By Adedapo Adesanya
China has extended a hand of assistance to African countries as it set to launch its continental free trade and investment platform known as the Africa Continental Free Trade Area (AfCFTA).
The Asian giant said it has a huge experience from its international trading transactions with other continents, according to the deputy director-general of China’s National Development and Reform Commission (ICC-NDRC), Mr Hao Chang.
Mr Chang, while speaking at the International Cooperation Centre, noted that China will enhance trade in Africa through its implementation of the Belt and Road Initiative (BRI), which aims to connect 70 countries through infrastructure.
“We are prepared to assist African countries through the promotion of trade facilities, building Africa’s industrial capacity to develop its value chain and building complete proposals for China and African countries to implement the various partnerships which exist between them,” he said.
Addressing a virtual meeting of top economic policy think tanks during the seventh Africa Think Tanks Summit, Mr Chang said building the trade relationship between China and Africa is currently focused on how China can facilitate the implementation of AfCFTA.
He explained that China has signed agreements with 39 countries in Africa to establish cooperation in building industrial capacity to promote the local manufacturing of goods in Africa.
According to him, the cooperation with African countries is focused on how to make the BRI beneficial to the African continental trader under the AfCFTA and how the Chinese experience in trade could be shared with African countries to facilitate trade at all levels.
China is working with African countries at three levels to implement broader goals aiming to fight poverty.
They include working with African countries under the 2030 UN Sustainable Development Goals (SDG) frameworks and cooperation under the AU Agenda 2063.
Agenda 2063 prioritises the launching of the AfCFTA to accelerate trade among African countries to improve Africa’s economic well-being, Mr Chang said.
He said his think-tank will help to support African countries to implement their national strategic goals, including increasing industrial production, agriculture and infrastructure development.
He said ICC-NDRC is among the major backers of the Harare-based African Capacity Building Foundation (ACBF), the African Union Specialised technical agency tasked with managing the capacity constraints.
The Think Tank Summit is an annual event that aims to propose strategies and actionable recommendations for think tanks to enable them to contribute meaningfully to tackling policy implementation challenges facing Africa within the context of Africa’s Agenda 2063 and the SDGs.
The ACBF is currently working with other nations to accelerate efforts to ensure that countries are ready to trade continent-wide.
“We can further explore cooperation and the connectivity between trade and investment which is very important. China is one of the biggest trading partners to Africa and Africa is China’s biggest trading partner.

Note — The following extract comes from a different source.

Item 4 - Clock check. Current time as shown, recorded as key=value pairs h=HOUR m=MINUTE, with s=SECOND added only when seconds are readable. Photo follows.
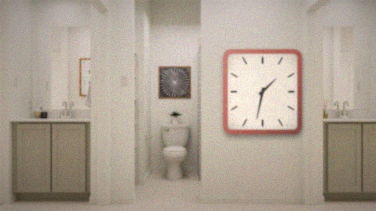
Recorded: h=1 m=32
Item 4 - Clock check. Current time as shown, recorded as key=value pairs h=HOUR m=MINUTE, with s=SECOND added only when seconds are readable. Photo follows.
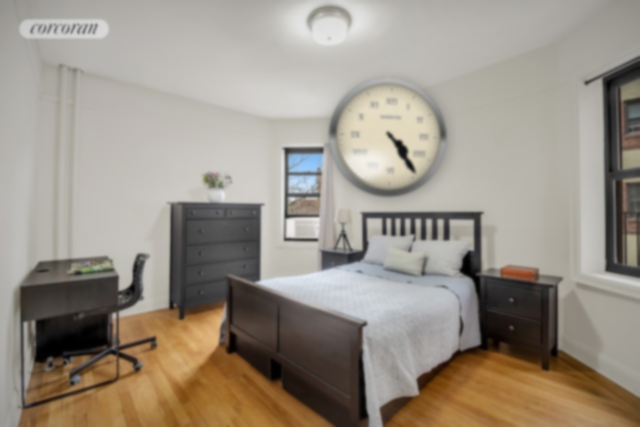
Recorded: h=4 m=24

This AfCFTA will form a big trading partnership between China and Africa,” Mr Chang added.
Also adding an input, Mr Kevin Urama, Senior Director at the African Development Institute at the African Development Bank (AfDB), explained that upon entry into force and with the deposit of 22 instruments of ratification and membership, AfCFTA will become the largest Free Trade Area (FTA) in the global economy, covering a market of 1.2 billion Africans with a combined wealth of $2.5 trillion expected to reach $29 trillion by 2050.
According to Mr Urama, the AfCFTA could deepen and expand intra-Africa trade from its very low base of 15 to 52 per cent. At the national level, the estimated welfare gains of around 2.64 per cent of continental GDP will be shared among all participating countries.
On an individual level, the AfCTA will increase real wages for both skilled and unskilled workers in diverse sectors as employment shifts from agricultural to non-agricultural sectors like manufacturing and services.
It is estimated that implementing the AfCFTA could boost Africa’s income by $450 billion, bring 30 million people out of extreme poverty and raise the incomes of 68 million others.